Serum amyloid A inhibits RANKL-induced osteoclast formation.
- Author:
Eunseo OH
1
;
Ha Young LEE
;
Hak Jung KIM
;
Yoo Jung PARK
;
Jeong Kon SEO
;
Joon Seong PARK
;
Yoe Sik BAE
Author Information
- Publication Type:Original Article ; Research Support, Non-U.S. Gov't
- MeSH: Adenosine Triphosphate/metabolism; Animals; Cell Differentiation; Cell Line; Gene Expression Regulation, Developmental; Humans; Macrophages/*cytology/metabolism; Mice; Osteoclasts/*cytology/metabolism; RANK Ligand/*metabolism; Receptor, Macrophage Colony-Stimulating Factor/genetics; Receptors, Formyl Peptide/metabolism; Serum Amyloid A Protein/*metabolism; Toll-Like Receptor 2/metabolism; Toll-Like Receptor 4/metabolism
- From:Experimental & Molecular Medicine 2015;47(11):e194-
- CountryRepublic of Korea
- Language:English
- Abstract: When mouse bone marrow-derived macrophages were stimulated with serum amyloid A (SAA), which is a major acute-phase protein, there was strong inhibition of osteoclast formation induced by the receptor activator of nuclear factor kappaB ligand. SAA not only markedly blocked the expression of several osteoclast-associated genes (TNF receptor-associated factor 6 and osteoclast-associated receptor) but also strongly induced the expression of negative regulators (MafB and interferon regulatory factor 8). Moreover, SAA decreased c-fms expression on the cell surface via shedding of the c-fms extracellular domain. SAA also restrained the fusion of osteoclast precursors by blocking intracellular ATP release.
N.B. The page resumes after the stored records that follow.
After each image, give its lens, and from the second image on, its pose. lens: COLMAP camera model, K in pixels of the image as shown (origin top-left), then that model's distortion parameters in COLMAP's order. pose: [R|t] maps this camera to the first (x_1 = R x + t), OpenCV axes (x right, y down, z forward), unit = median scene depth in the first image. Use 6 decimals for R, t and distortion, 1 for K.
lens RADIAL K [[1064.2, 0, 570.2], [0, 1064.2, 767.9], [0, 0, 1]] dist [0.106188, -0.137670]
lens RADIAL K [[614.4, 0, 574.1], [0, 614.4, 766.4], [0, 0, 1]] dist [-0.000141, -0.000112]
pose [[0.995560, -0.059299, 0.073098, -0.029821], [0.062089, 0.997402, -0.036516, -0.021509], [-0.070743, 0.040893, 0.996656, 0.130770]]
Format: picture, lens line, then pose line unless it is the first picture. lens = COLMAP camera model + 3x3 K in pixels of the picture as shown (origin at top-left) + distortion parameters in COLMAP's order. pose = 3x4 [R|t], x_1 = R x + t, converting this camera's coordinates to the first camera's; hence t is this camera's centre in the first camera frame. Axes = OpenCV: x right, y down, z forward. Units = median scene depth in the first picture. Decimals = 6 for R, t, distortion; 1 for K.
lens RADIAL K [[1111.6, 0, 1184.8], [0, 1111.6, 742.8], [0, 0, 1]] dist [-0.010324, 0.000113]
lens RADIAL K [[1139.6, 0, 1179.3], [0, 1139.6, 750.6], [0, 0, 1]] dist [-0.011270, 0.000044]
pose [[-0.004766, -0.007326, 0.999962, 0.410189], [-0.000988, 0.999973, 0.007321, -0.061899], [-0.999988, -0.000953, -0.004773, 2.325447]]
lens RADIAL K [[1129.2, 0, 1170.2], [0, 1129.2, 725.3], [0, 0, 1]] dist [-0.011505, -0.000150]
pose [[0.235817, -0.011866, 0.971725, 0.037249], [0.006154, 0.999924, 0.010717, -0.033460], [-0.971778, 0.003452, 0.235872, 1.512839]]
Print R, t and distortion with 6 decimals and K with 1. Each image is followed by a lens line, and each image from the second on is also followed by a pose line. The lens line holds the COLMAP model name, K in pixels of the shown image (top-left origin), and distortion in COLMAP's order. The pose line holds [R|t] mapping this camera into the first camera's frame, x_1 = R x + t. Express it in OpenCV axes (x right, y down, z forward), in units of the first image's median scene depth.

This inhibitory response of SAA is not mediated by the well-known SAA receptors (formyl peptide receptor 2, Toll-like receptor 2 (TLR2) or TLR4). These findings provide insight into a novel inhibitory role of SAA in osteoclastogenesis and suggest that SAA is an important endogenous modulator that regulates bone homeostasis.